N.Z. Central Bank says it may keep selling currency
Central bank of New Zealand said it may continue to sell its dollar, trading near a 22-year high, and investors should be "cautious" about expecting the currency to rally further.
"The exchange rate is not a one-way bet," Deputy Governor Grant Spencer said in an article prepared for publication. "Foreign exchange intervention is an ongoing process." The central bank on June 11 sold New Zealand's dollar for the first time since the currency was allowed to trade freely in 1985. The New Zealand dollar has gained 2.1 percent since then, and is the world's best-performing major currency in the past 12 months, as the nation's relatively high yields attract investors who can borrow cheaply in yen, known as a carry trade.
"It looks as though they're a little bit stung by the New Zealand dollar's strength since they intervened," said Ray Attrill, director of research at 4Cast Ltd. in Sydney. "They're trying to defend their actions." The New Zealand dollar fell to 76.35 U.S. cents as at 6:15 p.m. in Wellington, from 76.80 cents yesterday.

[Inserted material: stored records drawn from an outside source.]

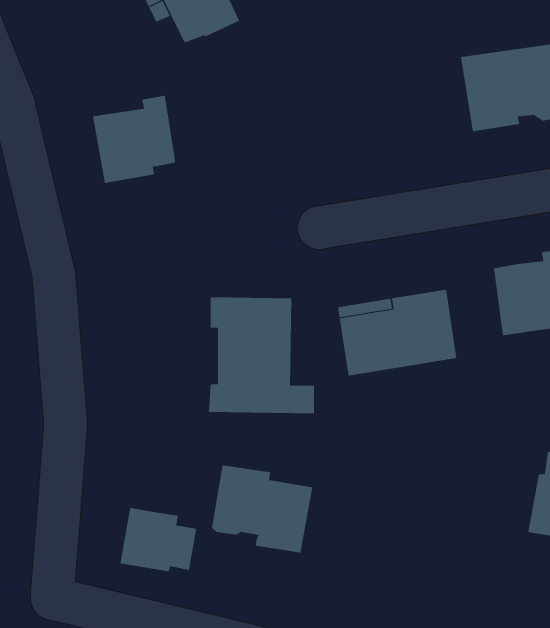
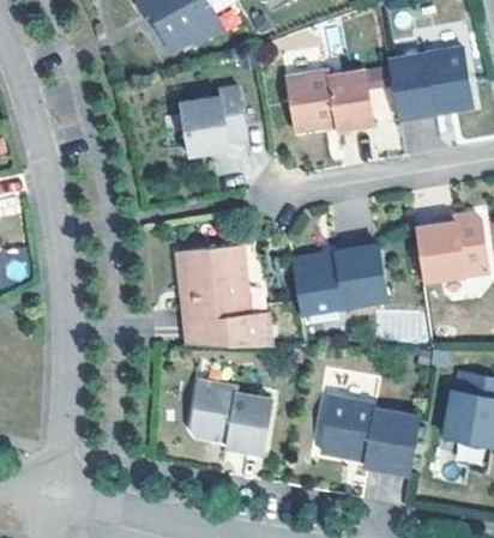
building: none -> [285,68,373,128]
building: [92,95,176,184] -> [176,85,243,156]
building: none -> [319,397,420,474]
building: [120,507,197,572] -> none

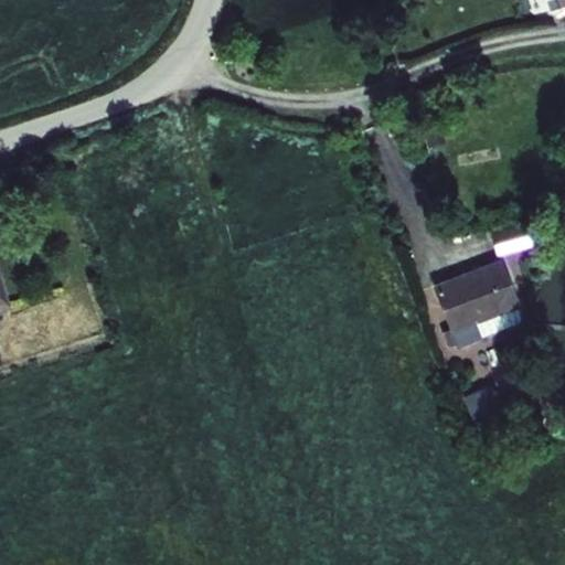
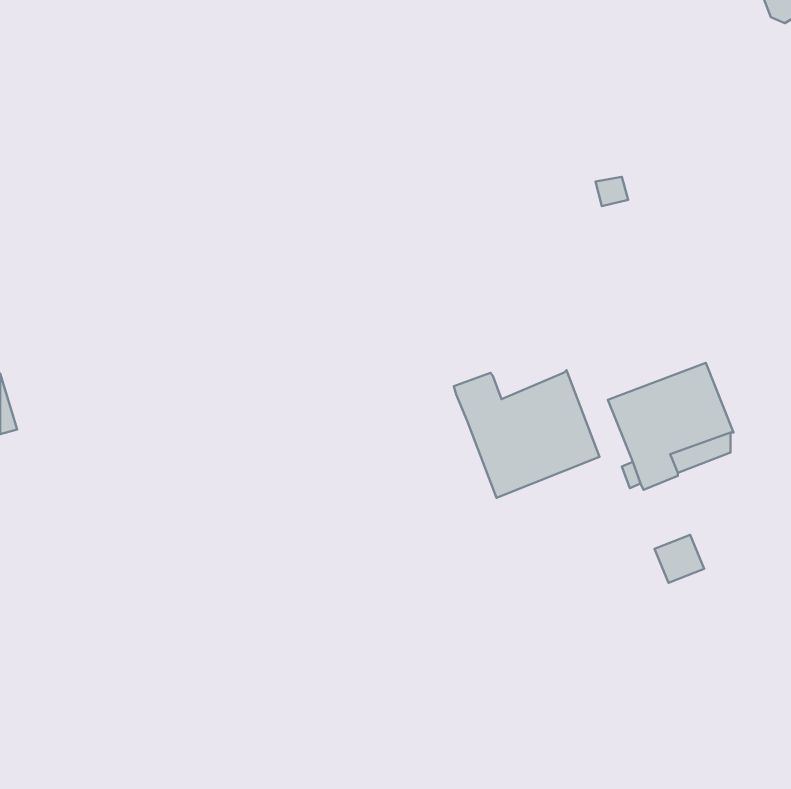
building: none -> [454,370,600,498]

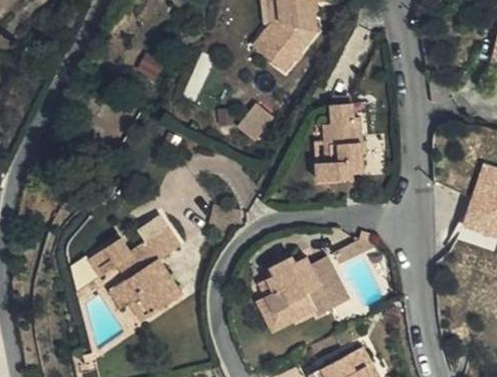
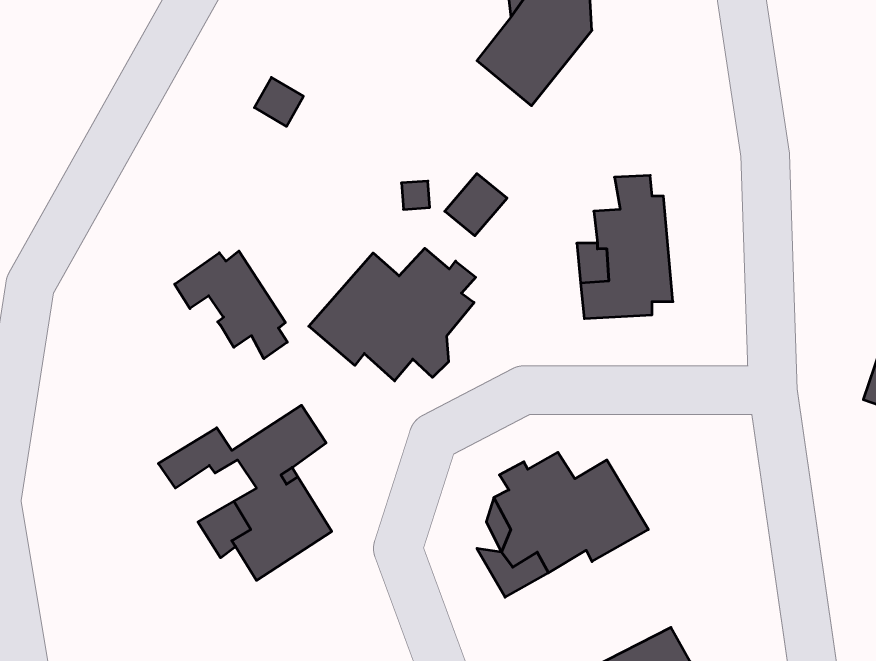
building: none -> [309,248,476,381]
building: none -> [175,251,287,359]

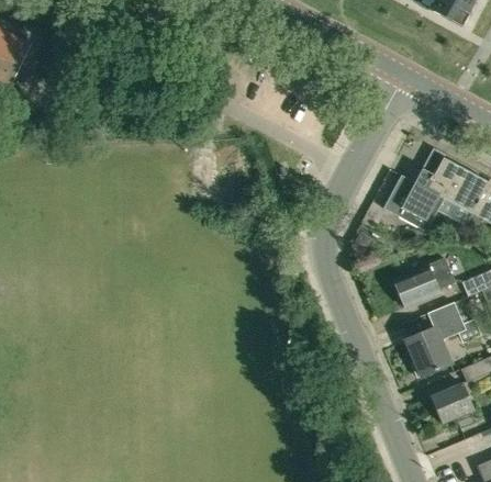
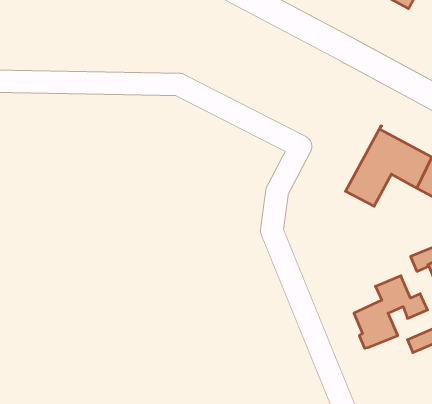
building: [393,257,454,307] -> none
building: [429,382,473,423] -> none

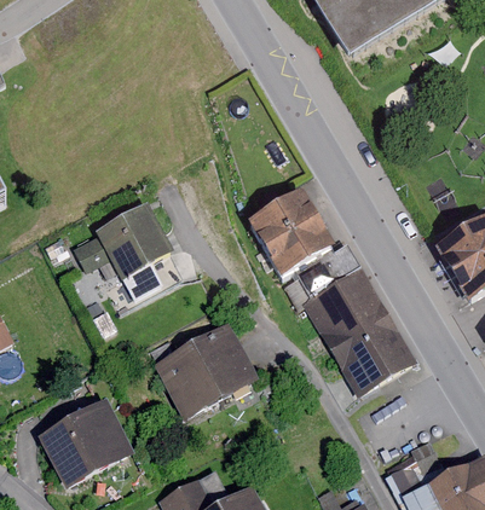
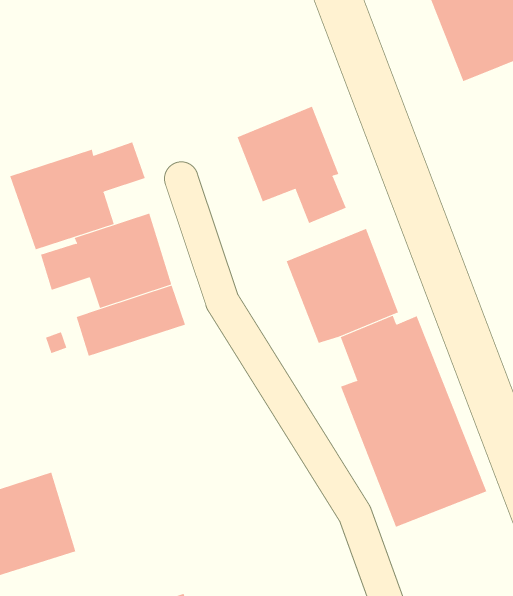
building: none -> [237,106,346,224]
building: none -> [10,142,145,250]
building: [154,320,256,416] -> none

It rose as high as 76.93 cents earlier today. The currency traded at 76.39 cents before the bank sold on June 11. It has gained 26 percent in the past 12 months. It fell to 93.53 yen today.
Spencer's comments follow statements yesterday from Japan's Finance Minister Koji Omi that investors were taking risks in one-way bets against the yen, which weakened to a 4 1/2 year low against the dollar last week.
The yen and the New Zealand dollar are at opposite ends of the carry trade because New Zealand's benchmark interest rate is 7.5 percentage points higher than the Bank of Japan 0.5 percent overnight rate. The Reserve Bank has a policy of buying or selling the currency to influence the level only if it is exceptionally high or low and the level is unjustified by economic fundamentals, according to a statement on the bank's Web site. It used the provision for the first time this month and has intervened twice more since the, according to currency traders.
With the nation's current account deficit at about 9 percent of gross domestic product, the exchange rate "cannot be sustained at current levels over the medium term," Spencer said. A report tomorrow will probably show the deficit was 8.6 percent of GDP in the year ended March 31, according to a Bloomberg News survey of 13 economists.
Spencer said trying to lower the currency doesn't run counter to monetary policy. The central bank has increased the official cash rate three times this year to a record 8 percent, to quell consumer spending and a housing boom that has stoked inflation. "Intervention is about rebalancing monetary policy pressure," he said. "It does not fundamentally alter monetary policy and does not signal a future easing of conditions."
Currency sales "can help to moderate peaks in the exchange rate and the length of time we spend at peak levels," Spencer said. "It does not attempt to defend a particular level." Central banks intervene in the foreign exchange market when they buy and sell currencies to influence exchange rates.